Razones para el optimismo
He estado este fin de semana en Barcelona dando un curso sobre Dolor y movimiento a 31 animosos fisios. Dieciseis horas de clase, hablando de neuronas no las aguanta cualquiera. Se necesita interés por el tema. No observé ninguna cabezada, ni siquiera en la complicada hora que sigue a la comida.
Siempre me ha admirado la pasión de estos fisioterapeutas por conocer, por crecer profesionalmente, exigiendo y exigiéndose rigor. Invierten horas de trabajo en docencia, en matrícula, viaje y hotel. No hay subvención. El dinero sale de su bolsillo.
Creo que la Pedagogía en Biología del dolor ya ha emprendido el vuelo, sin retorno. El dolor tiene quien se ocupe de él. Los equipos multidisciplinares habían dejado de lado a los fisios o los relegaban a labores subsidiarias de ejercicio y masaje.

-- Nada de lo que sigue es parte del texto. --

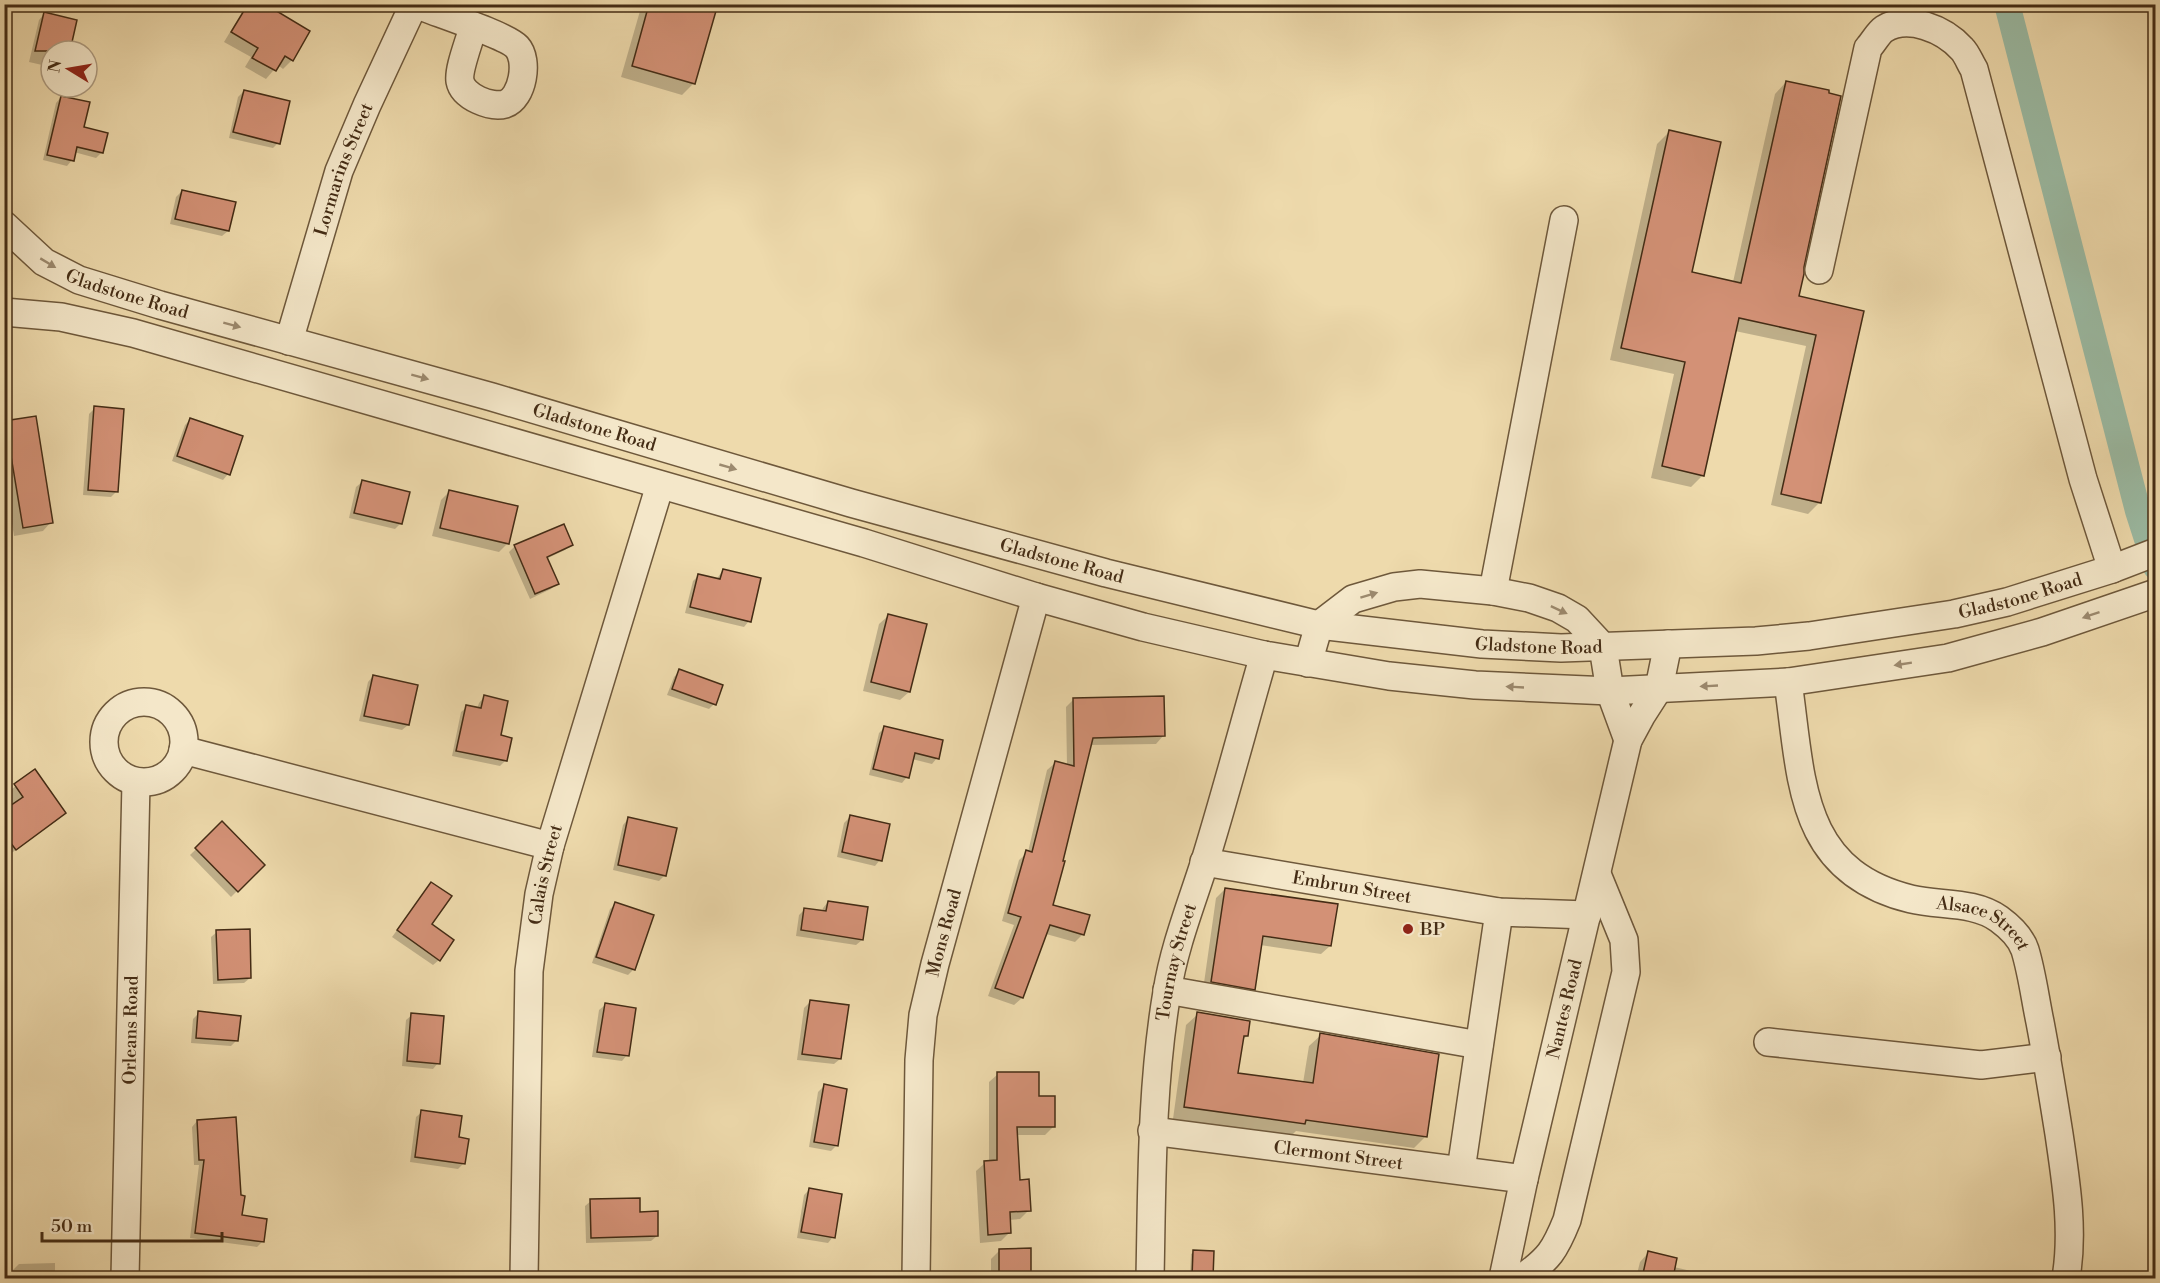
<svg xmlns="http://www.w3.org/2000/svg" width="2160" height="1283" font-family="'Libre Bodoni',serif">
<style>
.shadow{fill:#0003}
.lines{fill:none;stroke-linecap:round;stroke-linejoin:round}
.canal{stroke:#9bbba4;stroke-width:26}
.building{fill:#d39176;stroke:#442c15;stroke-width:1.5}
.minor-casing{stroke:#6e583b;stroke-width:30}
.minor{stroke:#f4e7c9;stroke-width:27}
.oneway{fill:#9c8a6f}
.poi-dot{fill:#8f2418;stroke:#f4e7c9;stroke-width:2}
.labels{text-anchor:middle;stroke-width:4.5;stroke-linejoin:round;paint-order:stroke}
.street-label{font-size:18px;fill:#442c15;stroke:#f4e7c9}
.poi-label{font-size:18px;fill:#442c15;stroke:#f4e7c9;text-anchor:start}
</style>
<rect width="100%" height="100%" fill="#eedaac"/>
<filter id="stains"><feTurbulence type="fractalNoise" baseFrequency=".00333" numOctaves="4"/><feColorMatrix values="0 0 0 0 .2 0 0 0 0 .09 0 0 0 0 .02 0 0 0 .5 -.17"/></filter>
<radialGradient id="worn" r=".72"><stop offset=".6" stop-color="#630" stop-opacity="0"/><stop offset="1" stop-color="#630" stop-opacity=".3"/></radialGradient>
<!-- shadow -->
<g class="shadow">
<polygon points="247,4 262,4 292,60 283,69 278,65 266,79 245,67 251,57 224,42"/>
<polygon points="642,4 716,4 694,83 682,95 621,77"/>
<polygon points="44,14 68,51 51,51 51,67 29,62 39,20"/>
<polygon points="1786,82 1797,297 1862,312 1820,502 1808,514 1771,505 1806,346 1735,331 1703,475 1691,487 1651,478 1674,374 1610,360 1657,144 1669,132 1690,273 1733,282 1775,94"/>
<polygon points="244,91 278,143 273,148 229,138 238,97"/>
<polygon points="61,97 82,128 102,152 96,158 74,152 72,160 67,166 43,160 56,103"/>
<polygon points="182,191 228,231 222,236 170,224 176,197"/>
<polygon points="95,408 117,491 111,497 83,495 89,414"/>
<polygon points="191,419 228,474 223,480 172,461 185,425"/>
<polygon points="4,422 51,522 43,531 14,536 4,474"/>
<polygon points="362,482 401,523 395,529 349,518 356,487"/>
<polygon points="449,492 508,543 499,552 432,536 441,500"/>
<polygon points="571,544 565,550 546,559 557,583 551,589 530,599 509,552 515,546"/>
<polygon points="723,570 749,621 744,627 685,613 693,581 699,575 716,580"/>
<polygon points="888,616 925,625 909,692 900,700 863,691 879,624"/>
<polygon points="680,671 714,704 709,709 667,695 674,677"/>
<polygon points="373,676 408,725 402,730 359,721 368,682"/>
<polygon points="484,697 499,737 510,739 505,761 500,766 452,756 461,712 467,707 477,709 479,703"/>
<polygon points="1074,699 1163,736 1156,744 1090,745 1051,906 1083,934 1075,942 1046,934 1022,998 1014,1005 988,996 1014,925 1002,921 1019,860 1028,852 1047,770 1055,763 1067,765 1066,707"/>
<polygon points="885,727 937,758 932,764 912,759 907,777 902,783 869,775 879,733"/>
<polygon points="34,771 64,813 56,821 6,857 4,855 4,812 14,805 6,794"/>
<polygon points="850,817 880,860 875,866 837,857 844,823"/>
<polygon points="628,819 665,875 659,881 613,870 623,825"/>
<polygon points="222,824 263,865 231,897 190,855"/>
<polygon points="431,884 430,925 439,960 433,965 392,937"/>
<polygon points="1225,889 1330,946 1321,954 1260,945 1254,989 1245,998 1203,990 1216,898"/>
<polygon points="828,902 862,940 856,945 796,936 799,915 805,909 822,912 823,908"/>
<polygon points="616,904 634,969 628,975 592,963 610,909"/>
<polygon points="217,932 250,978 244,983 213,984 211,937"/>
<polygon points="810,1002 840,1059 834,1064 797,1060 804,1008"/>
<polygon points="605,1005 627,1055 622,1061 592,1057 599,1010"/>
<polygon points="199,1013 236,1041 231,1046 191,1043 193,1019"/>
<polygon points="1198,1014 1247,1036 1241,1041 1237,1074 1303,1083 1309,1046 1321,1035 1425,1137 1414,1148 1296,1131 1292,1135 1173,1119 1186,1025"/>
<polygon points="412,1015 438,1063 433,1069 402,1066 406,1020"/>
<polygon points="998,1074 1038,1097 1054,1126 1045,1135 1016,1135 1019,1181 1029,1210 1020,1219 1009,1220 1009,1233 1001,1241 980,1243 976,1171 985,1163 989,1162 989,1082"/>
<polygon points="824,1086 837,1145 831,1151 809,1147 818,1092"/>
<polygon points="422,1112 457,1139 464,1163 458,1169 410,1162 416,1117"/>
<polygon points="197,1121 240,1217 262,1242 257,1247 190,1238 199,1165 194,1165 192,1127"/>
<polygon points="809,1190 833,1237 828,1243 797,1238 804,1195"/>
<polygon points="591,1201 638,1213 657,1236 651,1241 586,1243 585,1206"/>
<polygon points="1000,1250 1030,1250 1030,1278 991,1278 991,1259"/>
<polygon points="1194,1252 1212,1278 1190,1278 1191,1254"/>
<polygon points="1648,1253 1674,1267 1691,1271 1690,1278 1636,1278 1640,1262"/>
<polygon points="55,1263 55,1278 13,1278 13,1270 19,1264"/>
</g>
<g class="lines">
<!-- canal -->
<polyline class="canal" points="2007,4 2138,511 2156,567"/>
</g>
<!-- building -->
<g class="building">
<polygon points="248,4 265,4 310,31 293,61 285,56 276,71 252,58 258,48 231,32"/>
<polygon points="649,4 718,4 695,84 632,66"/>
<polygon points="44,12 77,20 70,51 35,51"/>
<polygon points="1786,81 1829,90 1829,93 1841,96 1804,267 1804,274 1799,296 1864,311 1821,503 1781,494 1816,335 1739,318 1704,476 1662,466 1685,362 1621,348 1669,130 1721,142 1692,272 1741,283"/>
<polygon points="244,90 290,101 280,144 233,132"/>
<polygon points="61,96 90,102 84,127 108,133 103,153 77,147 74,161 47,155"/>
<polygon points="182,190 236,202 229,231 175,219"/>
<polygon points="94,406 124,409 118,492 88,490"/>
<polygon points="36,416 53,523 23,528 9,444 4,444 4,421"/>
<polygon points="190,418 243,436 230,475 177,456"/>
<polygon points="362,480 410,492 402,524 354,513"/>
<polygon points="449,490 518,506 509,544 440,528"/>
<polygon points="564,524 573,545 547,557 559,584 535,594 514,545"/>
<polygon points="723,569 761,578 751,622 690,607 698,574 720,579"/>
<polygon points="888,614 927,624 910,692 871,682"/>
<polygon points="679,669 723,685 716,705 672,689"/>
<polygon points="373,675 418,685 409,725 364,716"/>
<polygon points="484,695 508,701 501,735 512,738 507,761 456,751 466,705 481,708"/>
<polygon points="1164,696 1165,736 1093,738 1063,861 1065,861 1053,905 1090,915 1084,935 1050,925 1023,998 995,988 1021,917 1008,913 1026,850 1032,852 1055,761 1074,766 1073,698"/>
<polygon points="884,726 943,740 939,759 915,753 909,778 873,769"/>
<polygon points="35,769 66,813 16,850 4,834 4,810 23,797 14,784"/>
<polygon points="850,815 890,824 882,861 842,852"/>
<polygon points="628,817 677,828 666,876 618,865"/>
<polygon points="222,821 265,865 238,892 195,848"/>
<polygon points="431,882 452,896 432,924 454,940 440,961 397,930"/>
<polygon points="1225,888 1338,904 1331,946 1263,936 1255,990 1211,982"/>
<polygon points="828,901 868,907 863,940 801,930 804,908 826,911"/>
<polygon points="615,902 654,915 635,970 596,957"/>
<polygon points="250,929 251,978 218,980 216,930"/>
<polygon points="810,1000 849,1005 841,1059 802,1054"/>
<polygon points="605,1003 636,1008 629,1056 597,1052"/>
<polygon points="198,1011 241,1016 238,1041 196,1038"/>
<polygon points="1197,1012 1250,1021 1248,1036 1244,1036 1238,1073 1313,1083 1320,1033 1439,1054 1427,1137 1306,1120 1305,1124 1184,1107"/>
<polygon points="411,1013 444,1016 440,1064 407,1061"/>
<polygon points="997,1072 1039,1072 1039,1096 1055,1096 1055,1127 1017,1127 1020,1180 1029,1179 1031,1211 1010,1212 1011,1233 988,1235 984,1161 997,1160"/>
<polygon points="824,1084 847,1089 838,1146 814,1142"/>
<polygon points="421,1110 462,1116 459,1137 469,1139 465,1164 415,1157"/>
<polygon points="236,1117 241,1195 245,1196 242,1215 267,1219 264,1242 195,1233 204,1160 199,1160 197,1120"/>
<polygon points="809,1188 842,1194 835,1238 801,1232"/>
<polygon points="640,1198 640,1212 658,1211 658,1236 591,1238 590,1199"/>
<polygon points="1031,1248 1031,1278 999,1278 999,1249"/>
<polygon points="1193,1250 1214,1251 1213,1278 1192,1277"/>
<polygon points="1648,1251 1677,1258 1673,1278 1642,1278"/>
</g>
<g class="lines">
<defs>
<g id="minor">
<path d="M415,4C434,12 506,35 517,47C529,60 523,98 505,104C491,108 463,97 460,81C458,69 470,40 473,27"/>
<path id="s1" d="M4,225L44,262L79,280L160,305L492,397L851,503L1106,573L1319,625L1482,644L1561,648L1756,641L1809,636L1954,614L2007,602L2112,569L2156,552"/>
<path d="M1819,270L1868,48C1873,43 1878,33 1884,29C1908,14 1944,29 1962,49C1967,54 1970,63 1974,69L2083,479L2112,569"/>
<polyline points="4,312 61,317 133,333 864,543 1036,597 1143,627 1264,655 1389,676 1475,685 1610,691 1788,682 1948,658 2042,632 2156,593"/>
<path id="s2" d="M289,341L339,171L367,105L414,4"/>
<polyline points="1493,591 1564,220"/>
<polyline points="1308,663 1319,625 1353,599 1394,587 1420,584 1493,591 1529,598 1558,608 1577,619 1603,647 1610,691 1628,740"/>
<path id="s3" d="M1788,682C1802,778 1797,871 1911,899C1940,906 1974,901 1999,919C2010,927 2021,938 2025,950C2032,973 2035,998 2040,1022C2047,1059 2053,1096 2059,1134C2066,1182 2074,1230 2066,1278"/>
<circle cx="144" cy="742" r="40"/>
<polyline points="183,750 550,846"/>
<path id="s4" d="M1204,862L1499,912L1587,915"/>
<polyline points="1167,990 1479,1045"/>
<polyline points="1768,1042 1981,1065 2047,1057"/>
<path id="s5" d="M1152,1131L1524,1179"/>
<polyline points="1461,1170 1499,912"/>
<path id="s6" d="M125,1278L136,782"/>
<path id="s7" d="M524,1278L529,971L539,894L550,846L660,485"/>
<path id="s8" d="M916,1278L919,1060L923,1015L935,964L1036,597"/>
<path id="s9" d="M1150,1278C1152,1183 1151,1087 1167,992C1174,947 1191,905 1205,861C1226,793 1244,724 1264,655"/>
<path id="s10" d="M1503,1278L1524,1179L1628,740L1641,716L1659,688L1668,644"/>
<path d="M1522,1278C1549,1259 1555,1250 1567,1220L1626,972L1624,940L1597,874"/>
</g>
</defs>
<!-- minor casing -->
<use href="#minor" class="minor-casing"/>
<!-- minor -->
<use href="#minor" class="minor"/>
</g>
<!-- one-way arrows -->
<defs><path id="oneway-solid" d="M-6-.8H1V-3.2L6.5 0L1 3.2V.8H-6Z" transform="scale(1.5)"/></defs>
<g class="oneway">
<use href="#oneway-solid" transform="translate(48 263) rotate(31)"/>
<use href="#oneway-solid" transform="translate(232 325) rotate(15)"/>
<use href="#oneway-solid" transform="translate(420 377) rotate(15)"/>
<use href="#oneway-solid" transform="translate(728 467) rotate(16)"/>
<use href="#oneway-solid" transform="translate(1369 595) rotate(-17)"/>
<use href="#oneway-solid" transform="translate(1559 610) rotate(25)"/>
<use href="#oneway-solid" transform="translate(2091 615) rotate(161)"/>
<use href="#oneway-solid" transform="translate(1903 664) rotate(171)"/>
<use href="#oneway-solid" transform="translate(1709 686) rotate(177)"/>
<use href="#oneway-solid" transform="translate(1515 687) rotate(-177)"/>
</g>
<!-- markers -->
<circle class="poi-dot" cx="1408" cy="929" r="6"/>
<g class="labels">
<!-- street labels -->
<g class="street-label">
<text dy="6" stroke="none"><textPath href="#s2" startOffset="180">Lormarins Street</textPath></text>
<text dy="6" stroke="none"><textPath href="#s1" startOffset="144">Gladstone Road</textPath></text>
<text dy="6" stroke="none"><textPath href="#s1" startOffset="630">Gladstone Road</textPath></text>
<text dy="6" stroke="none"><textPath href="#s1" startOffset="1116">Gladstone Road</textPath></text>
<text dy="6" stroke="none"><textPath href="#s1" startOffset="2088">Gladstone Road</textPath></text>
<text dy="6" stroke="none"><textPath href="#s1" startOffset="1602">Gladstone Road</textPath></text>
<text dy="6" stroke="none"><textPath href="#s7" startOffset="405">Calais Street</textPath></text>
<text dy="6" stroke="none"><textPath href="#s4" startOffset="150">Embrun Street</textPath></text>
<text dy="6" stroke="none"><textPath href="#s3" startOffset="350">Alsace Street</textPath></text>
<text dy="6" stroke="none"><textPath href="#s8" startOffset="348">Mons Road</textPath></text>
<text dy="6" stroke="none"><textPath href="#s9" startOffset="318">Tournay Street</textPath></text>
<text dy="6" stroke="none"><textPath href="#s10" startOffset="276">Nantes Road</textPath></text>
<text dy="6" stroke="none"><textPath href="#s6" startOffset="248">Orleans Road</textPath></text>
<text dy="6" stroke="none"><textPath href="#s5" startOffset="188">Clermont Street</textPath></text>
</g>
<!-- poi labels -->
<g class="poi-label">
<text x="1420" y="935">BP</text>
</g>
</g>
<!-- margin -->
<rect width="2160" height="1283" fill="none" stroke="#eedaac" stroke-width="24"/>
<rect x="6" y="6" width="2148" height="1271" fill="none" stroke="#442c15" stroke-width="3"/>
<rect x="12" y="12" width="2136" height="1259" fill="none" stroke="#442c15" stroke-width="1.5"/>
<!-- north arrow -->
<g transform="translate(69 69) rotate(281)"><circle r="28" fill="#f4e7c9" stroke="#ae9c81" stroke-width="1.5"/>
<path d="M0-4.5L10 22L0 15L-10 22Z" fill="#8f2418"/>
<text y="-9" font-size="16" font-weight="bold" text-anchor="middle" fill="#442c15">N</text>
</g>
<!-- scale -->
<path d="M42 1232v9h180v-9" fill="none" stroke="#442c15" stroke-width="3"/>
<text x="51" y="1232" font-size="18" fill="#442c15" stroke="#f4e7c9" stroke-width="4.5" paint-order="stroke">50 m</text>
<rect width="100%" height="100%" filter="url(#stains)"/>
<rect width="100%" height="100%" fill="url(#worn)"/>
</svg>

El colectivo emergente de fisios que yo conozco pide una mayor implicación y la pide con toda justicia pues está demostrando que acepta, por ética profesional, el compromiso de conocer la compleja trama del dolor y la aplicación de los nuevos paradigmas, muchas veces arriesgando la clientela fácil que pide masaje para sus contracturas.
No es fácil desaprender y aprender, hablar de cerebro y dolor a los padecientes. La gestión de la Pedagogía requiere cintura, sentido común, adaptación al padeciente de cada momento, a su circunstancia.
A la vez que yo hablaba a los fisios en Barcelona, mi hija Maite y mi yerno Asier, fisioterapeutas tocados por la convicción de la condición cerebral del dolor, explicaban a un grupo de médicos y enfermeras de Atención Primaria que acudieron voluntariamente en horas sabatinas, las bases de la Pedagogía, las falacias del mal llamado “dolor músculoesquelético”.
Llegué ayer a Vitoria y me esperaba el octavo grupo de padecientes de migraña. Tercera clase. Once mujeres y un varón. Comenzamos la ronda de impresiones. Todos estaban mejor: bastante, mucho o muchísimo mejor. Apenas algún calmante. Por primera vez en mucho tiempo, en años, una semana entera con la cabeza despejada. Por primera vez una menstruación sin migraña.
Lo vivido entre el viernes y ayer contiene rabia pero no impotencia. Rabia por la dimensión escandalosa del sufrimiento innecesario pero convicción de que hay un camino para disolverlo. No hay mas que hacer Pedagogía, explicar las verdades del ABC del dolor y todo el ABCdario de las falacias que lo alumbran y sostienen.
Asoman razones para el optimismo. Existe la fórmula. Es natural, inofensiva, liberadora y económica. Sólo necesita apoyo. Es necesario que profesionales y ciudadanos la conozcan y se comprometan a desarrollarla.
En el Centro de Atención Primaria de San Martín ya ha cuajado el grupo de profes y alumnado. Sus gestores han comprobado la eficiencia del enfoque pedagógico y apuestan por él.
– ¿Esto que nos explicáis de la migraña también se aplica a otros dolores?
– Naturalmente.
Cada lugar del organismo tiene su propia carga de mitos y falacias, de temores infundados. Los mismos perros pero con distintos collares.
Las cervicales, las lumbares; hombros, caderas y rodillas; músculos y huesos… También anda el cerebro por medio.
La migraña se disuelve con cierta facilidad. Sólo necesita Pedagogía. Los otros dolores se benefician de la explicación pero probablemente exigen una atención complementaria individual. Esa atención viene del buen oficio de un fisio versado en la nueva teoría.
– No acabo de creérmelo…
Hay que creerlo. No como una fórmula mágica, como un milagro, sino como una consecuencia lógica de explicar y aplicar lo sencillo.
No hay daño. No tendría que doler. El organismo está razonablemente sano. El cerebro está equivocado. Lo han educado en el miedo a la irrelevancia.